The fungal pathogen Fusarium verticillioides infects maize ears and produces fumonisins, known for their adverse effects on human and animal health. Basic questions remain unanswered regarding the kernel stage(s) associated with fumonisin biosynthesis and the kernel components involved in fumonisin regulation during F. verticillioides-maize interaction under field conditions. In this 2-year field study, the time course of F. verticillioides growth and fumonisin accumulation in developing maize kernels, along with the variations in kernel pH and amylopectin content, were monitored using relevant and accurate analytical tools. In all experiments, the most significant increase in fumonisin accumulation or in fumonisin productivity (i.e., fumonisin production per unit of fungus) was shown to occur within a very short period of time, between 22/32 and 42 days after inoculation and corresponding to the dent stage. This stage was also characterized by acidification in the kernel pH and a maximum level of amylopectin content. Our data clearly support published results based on in vitro experiments suggesting that the physiological stages of the maize kernel play a major role in regulating fumonisin production. Here we have validated this result for in planta and field conditions, and we demonstrate that under such conditions the dent stage is the most conducive for fumonisin accumulation.
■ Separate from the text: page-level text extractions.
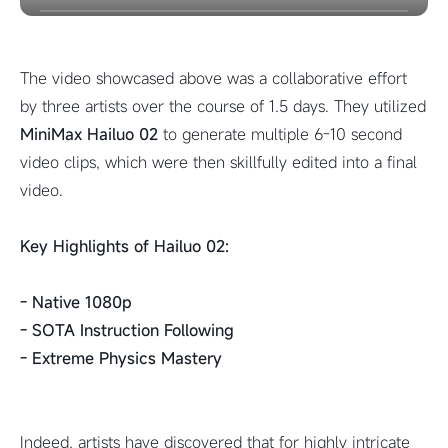
The video showcased above was a collaborative effort
by three artists over the course of 1.5 days. They utilized
MiniMax Hailuo 02
to generate multiple 6-10 second
video clips, which were then skillfully edited into a final
video.
Key Highlights of Hailuo 02:
- Native 1080p
- SOTA Instruction Following
- Extreme Physics Mastery
Indeed, artists have discovered that for highly intricate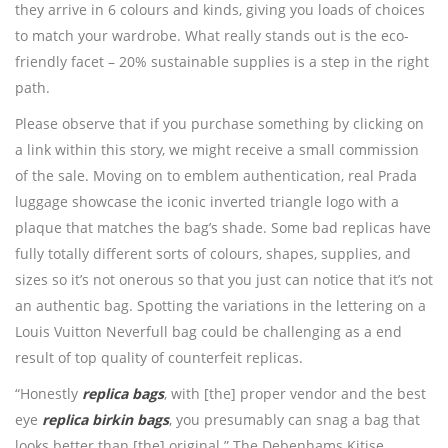
they arrive in 6 colours and kinds, giving you loads of choices
to match your wardrobe. What really stands out is the eco-
friendly facet – 20% sustainable supplies is a step in the right
path.
Please observe that if you purchase something by clicking on
a link within this story, we might receive a small commission
of the sale. Moving on to emblem authentication, real Prada
luggage showcase the iconic inverted triangle logo with a
plaque that matches the bag’s shade. Some bad replicas have
fully totally different sorts of colours, shapes, supplies, and
sizes so it’s not onerous so that you just can notice that it’s not
an authentic bag. Spotting the variations in the lettering on a
Louis Vuitton Neverfull bag could be challenging as a end
result of top quality of counterfeit replicas.
“Honestly
replica bags
, with [the] proper vendor and the best
eye
replica birkin bags
, you presumably can snag a bag that
looks better than [the] original.” The Debenhams Kitise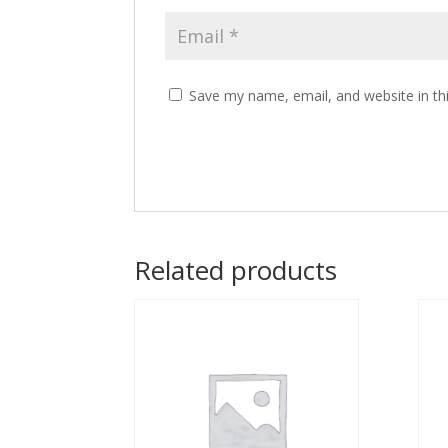
Save my name, email, and website in th
Related products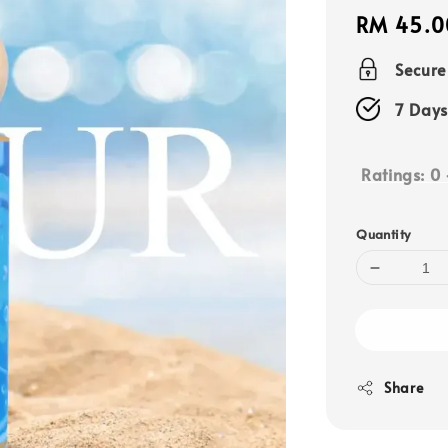
Regular
RM 45.0
price
Secur
7 Days
Ratings:
0
Quantity
Share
Factors of the Fusarium verticillioides-maize environment modulating fumonisin production.

Fumonisins are mycotoxins mainly produced by two Fusarium species: F. verticillioides and F. proliferatum. These toxins are of great concern due to their widespread contamination in maize and their adverse effects on animal and human health. In the past decade, progress was made in identifying the genes required for fumonisin biosynthesis. Additionally, molecular mechanisms involved in the regulation of fumonisin production have been very recently elucidated. By covering the latest advances concerning the factors modulating fumonisin production, this review aims at presenting an integrated approach of the overall mechanisms involved in the regulation of fumonisin biosynthesis during maize kernel colonization.

Maize kernel antioxidants and their potential involvement in Fusarium ear rot resistance.
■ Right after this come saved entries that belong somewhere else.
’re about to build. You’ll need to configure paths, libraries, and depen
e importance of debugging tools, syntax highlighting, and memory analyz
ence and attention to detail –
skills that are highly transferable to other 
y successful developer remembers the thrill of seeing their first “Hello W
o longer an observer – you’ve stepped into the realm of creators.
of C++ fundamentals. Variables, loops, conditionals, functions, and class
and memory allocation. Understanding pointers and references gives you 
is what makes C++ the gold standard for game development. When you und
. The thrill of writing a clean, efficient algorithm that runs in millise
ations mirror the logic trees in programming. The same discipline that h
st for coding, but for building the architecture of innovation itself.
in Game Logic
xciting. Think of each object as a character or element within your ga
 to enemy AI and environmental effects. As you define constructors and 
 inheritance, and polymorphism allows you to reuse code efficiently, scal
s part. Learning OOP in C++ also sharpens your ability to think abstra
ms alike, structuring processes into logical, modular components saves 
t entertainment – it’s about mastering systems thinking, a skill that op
The potential involvement of antioxidants (α-tocopherol, lutein, zeaxanthin, ß-carotene, and ferulic acid) in the resistance of maize varieties to Fusarium ear rot was the focus of this study. These antioxidants were present in all maize kernel stages, indicating that the fumonisin-producing fungi (mainly Fusarium verticillioides and Fusarium proliferatum ) are likely to face them during ear colonization. The effect of these compounds on fumonisin biosynthesis was studied in F. verticillioides liquid cultures. In carotenoid-treated cultures, no inhibitory effect of fumonisin accumulation was observed while a potent inhibitory activity was obtained for sublethal doses of α-tocopherol (0.1 mM) and ferulic acid (1 mM). Using a set of genotypes with moderate to high susceptibility to Fusarium ear rot, ferulic acid was significantly lower in immature kernels of the very susceptible group. Such a relation was nonexistent for tocopherols and carotenoids. Also, ferulic acid in immature kernels ranged from 3 to 8.5 mg/g, i.e., at levels consistent with the in vitro inhibitory concentration. Overall, our data support the fact that ferulic acid may contribute to resistance to Fusarium ear rot and/or fumonisin accumulation.